Now that President-Elect Trump has been entrusted with the most important office in the most powerful country in the world, he must shift from his campaign posture to preparing to undertake the awesome responsibilities of the American Presidency. In his autobiography, our 30th President, Calvin Coolidge, wrote the following:
“The words of the President have an enormous weight and ought not to be used indiscriminately.”
President-Elect Trump could find Coolidge's wise quote pertinent in two ways.
Firstly, a President Trump must stay away from Twitter and from petty insults directed as opponents. He is no longer responsible for himself and his brand alone, but for a country of over 300 million people. The words of the President have weight that the words of a private citizen do not, and it will be telling to see the extent to which President-Elect Trump understands this.
Secondly, President-Elect Trump has a responsibility to address some of the rhetoric he wielded in the primary. He must reassure people that as President, he will seek only to enforce the laws fairly and impartially as they are written, with his Constitutional responsibilities and the safety and liberty of the American people at heart.
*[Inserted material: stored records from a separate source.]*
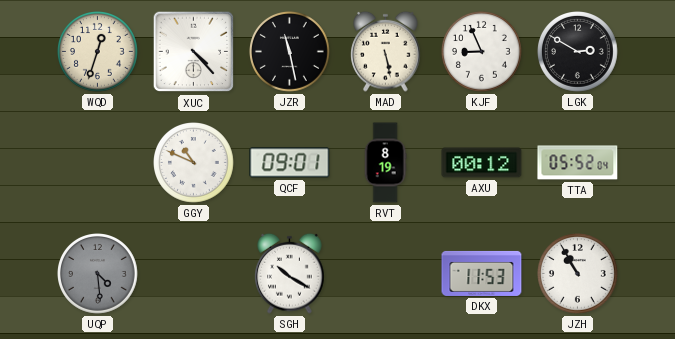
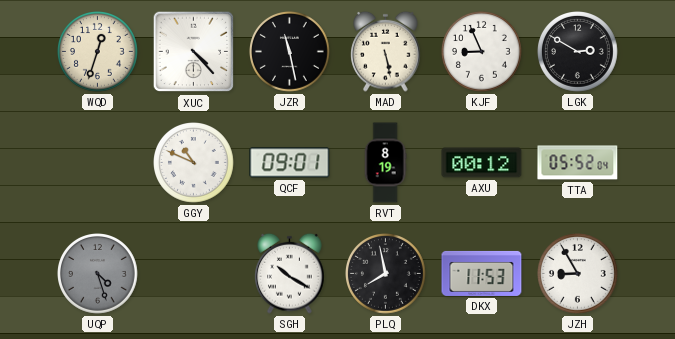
UQP: 4:29 -> 4:27
PLQ: none -> 7:58
JZH: 10:55 -> 8:55
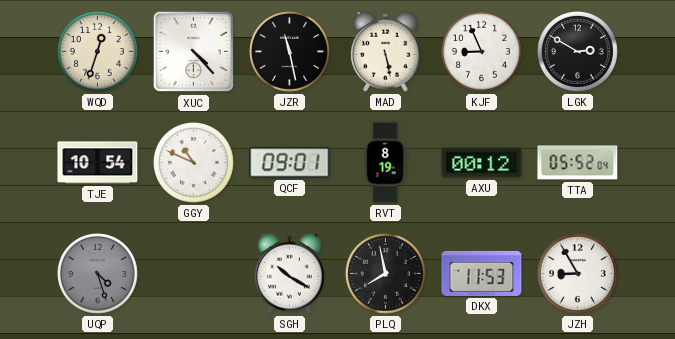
TJE: none -> 10:54
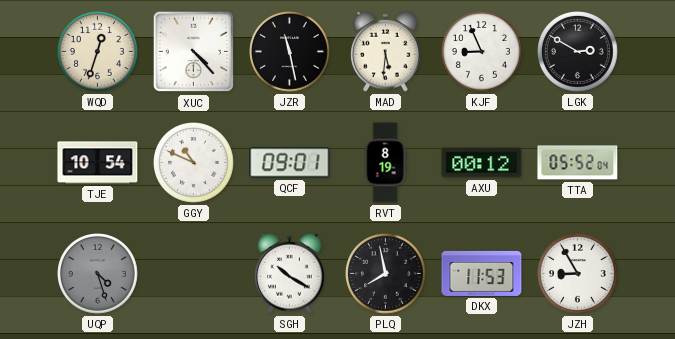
MAD: 5:28 -> 5:31
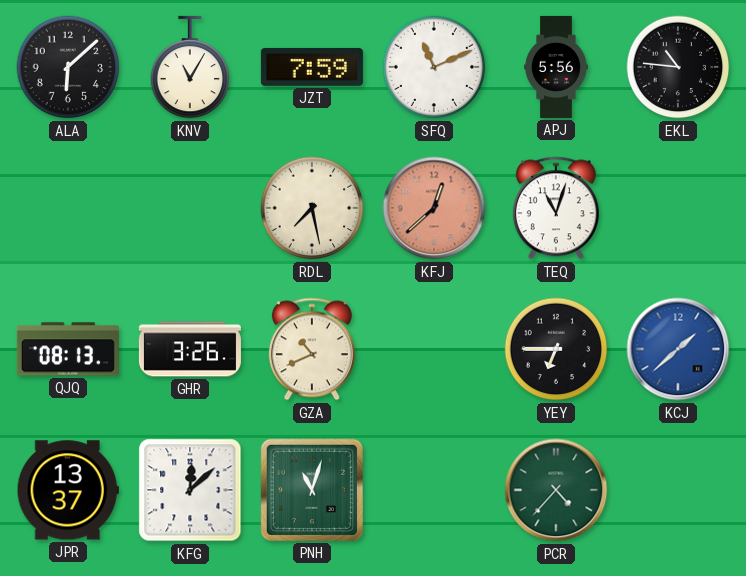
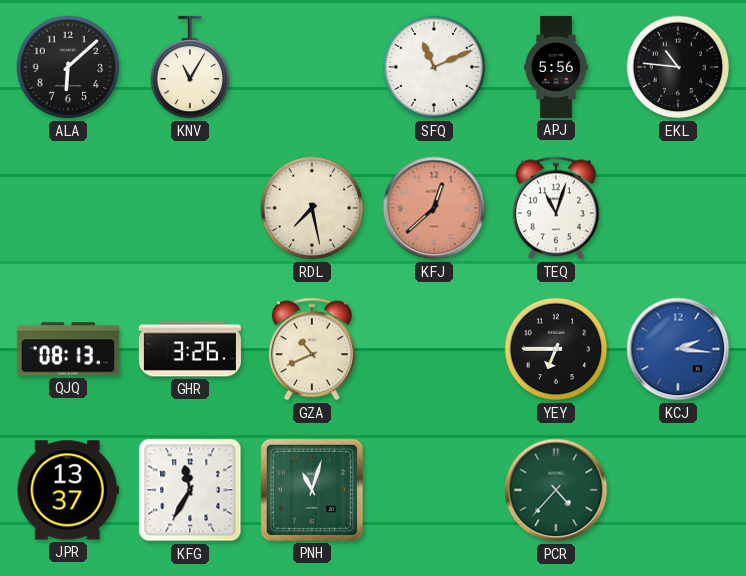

Merely intending to do so is not enough. Many individuals were personally frightened and offended by some the President-Elect's more outlandish statements during and prior to his campaign, and, regardless of his actual intent, it cannot be said that this was always without basis in his words. Many of Trump's supporters feared, with ample justification, that a President Clinton would threaten their freedom of speech, freedom of association, religious liberty, and the right to bear arms. It is important to recognize that many of Clinton's supporters fear that a President Trump will enforce the law disparately based on race or religion, and that he devalues people based on these characteristics or based on sex. President-Elect Trump showed graciousness in his victory speech and in his meeting with President Obama. It would be highly encouraging to see the President-Elect take responsibility for many of his more indefensible statements, and work to calm the fears of many Americans who felt alienated by his campaign between now and his inauguration.
Beyond it being the right thing for President-Elect Trump to do, working to address the alienation that his campaign caused for many good Americans will show that he and the Republicans are ready to not only take advantage of the Democrats having alienated large swaths of the electorate over the previous eight years, but also that they intend to not repeat the same mistakes.
I have enjoyed writing this series of blog posts about immigration issues and the election, and I hope that you have found the posts interesting, thought-provoking, and perhaps, on occasion, provocative. With the elections complete, we will have plenty more to blog about regarding immigration, law, and politics in general as we await the inauguration of President-Elect Trump and the new Congress. Please see my opening blog post in the series for a directory of all of the previous posts that I wrote [see blog].
In the spirit of moving on from a contentious election, I will leave you with a second passage from the autobiography of Calvin Coolidge:
“It would be exceedingly easy to set the country by the ears and foment hatreds and jealousies, which, by destroying faith and confidence, would help nobody and harm everybody.”